→ **YOUR OBJECTIVE**
Change "centimetres" to "centimeters" everywhere it occurs in the rows below and copy everything else unchanged, leaving out the pictures.
-- -- --
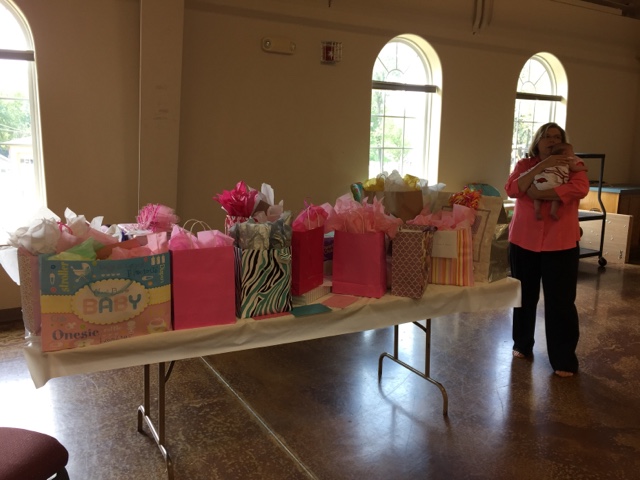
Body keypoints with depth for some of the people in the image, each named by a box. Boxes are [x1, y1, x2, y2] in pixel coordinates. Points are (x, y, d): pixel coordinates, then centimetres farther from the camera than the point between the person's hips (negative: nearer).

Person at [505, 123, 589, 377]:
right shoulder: (525, 164, 6)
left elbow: (580, 188, -20)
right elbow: (512, 189, -12)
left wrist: (539, 193, -20)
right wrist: (542, 165, -19)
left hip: (561, 244, -2)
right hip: (523, 242, 2)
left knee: (560, 302, 0)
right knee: (525, 297, 14)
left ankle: (564, 359, 12)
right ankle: (522, 345, 32)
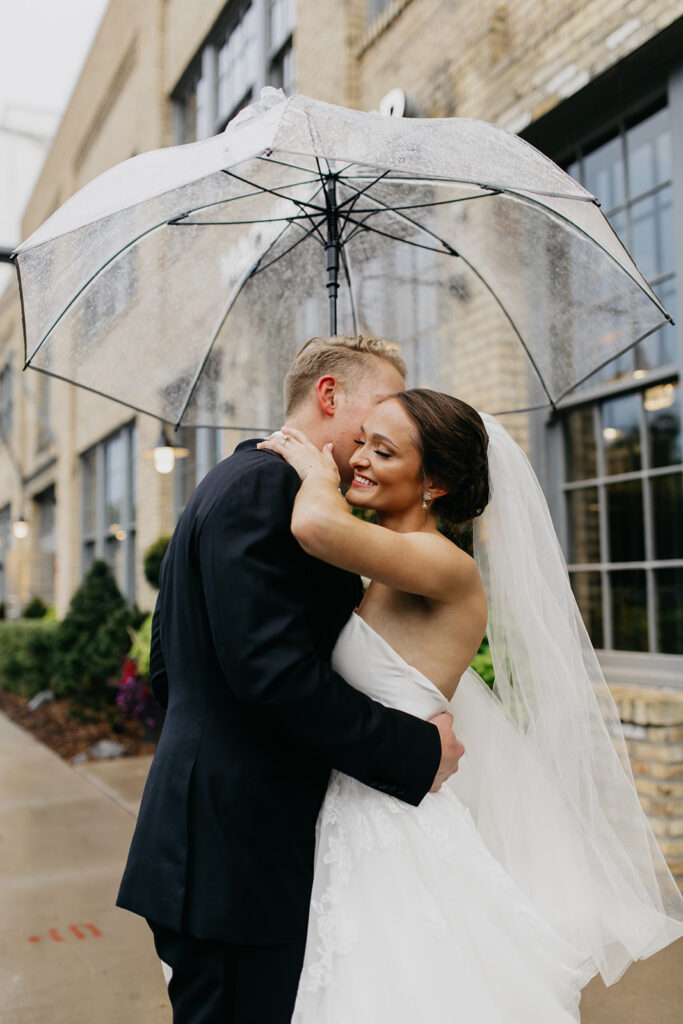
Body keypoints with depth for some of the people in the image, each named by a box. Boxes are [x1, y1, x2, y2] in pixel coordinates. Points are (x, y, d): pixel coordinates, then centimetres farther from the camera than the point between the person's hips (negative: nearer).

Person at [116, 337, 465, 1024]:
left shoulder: (233, 481, 17)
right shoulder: (263, 483, -15)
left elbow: (168, 669, 20)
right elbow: (273, 670, -24)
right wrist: (419, 751, -16)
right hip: (236, 856, -10)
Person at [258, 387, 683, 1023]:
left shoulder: (448, 568, -17)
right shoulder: (380, 581, 9)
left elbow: (317, 524, -32)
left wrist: (315, 469, -15)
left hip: (398, 845, -8)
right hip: (352, 835, 8)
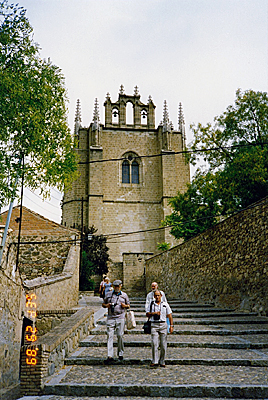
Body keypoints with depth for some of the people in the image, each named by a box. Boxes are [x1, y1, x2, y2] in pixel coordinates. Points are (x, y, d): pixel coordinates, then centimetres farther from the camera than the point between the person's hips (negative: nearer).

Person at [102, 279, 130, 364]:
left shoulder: (124, 295, 10)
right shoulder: (108, 294, 11)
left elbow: (128, 305, 17)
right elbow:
-- -- --
→ **EXPECTED OUTPUT**
Body keypoints with depth for some of the people in the image, each named by a box. Boxes are [x1, y1, x2, y2] in pixel coordinates. Points are (x, y, d): pixel coordinates, then centimeters farther from the camera than the point between the person's hips (negative: nearer).

Person at [505, 123, 589, 377]:
right shoulder: (525, 164, 6)
left elbow: (580, 188, -20)
right elbow: (512, 189, -12)
left wrist: (539, 193, -20)
right wrist: (542, 165, -19)
left hip: (561, 244, -2)
right hip: (523, 242, 2)
left knee: (560, 302, 0)
right knee: (525, 297, 14)
left ankle: (564, 359, 12)
right ankle: (522, 345, 32)
Body keypoints with depth for some of the people in the image, each named by a box. Boxes are [x1, y1, x2, y2] in pixel coordinates. Points are (x, y, d): pixel coordinates, then centimeters farther from the camera than the point between the person's hips (negative: nearer).

Person at [116, 337, 465, 1024]:
left shoulder: (233, 481, 17)
right shoulder: (263, 483, -15)
left elbow: (168, 669, 20)
right elbow: (273, 670, -24)
right wrist: (419, 751, -16)
right hip: (236, 856, -10)
Person at [258, 387, 683, 1023]:
left shoulder: (448, 568, -17)
right shoulder: (380, 581, 9)
left elbow: (317, 524, -32)
left wrist: (315, 469, -15)
left hip: (398, 845, -8)
right hip: (352, 835, 8)
Body keypoints with depth for some of the people in the image, each named by a box. Boxes are [x1, y1, x2, y2] in pixel coordinates. Points are (x, y, d): pixel coordinates, then centimeters farther from the camera than the point between the person's hips (negative: nearer).

Person at [102, 279, 130, 364]:
left shoulder: (124, 295, 10)
right shoulder: (108, 294, 11)
left elbow: (128, 305, 17)
right elbow:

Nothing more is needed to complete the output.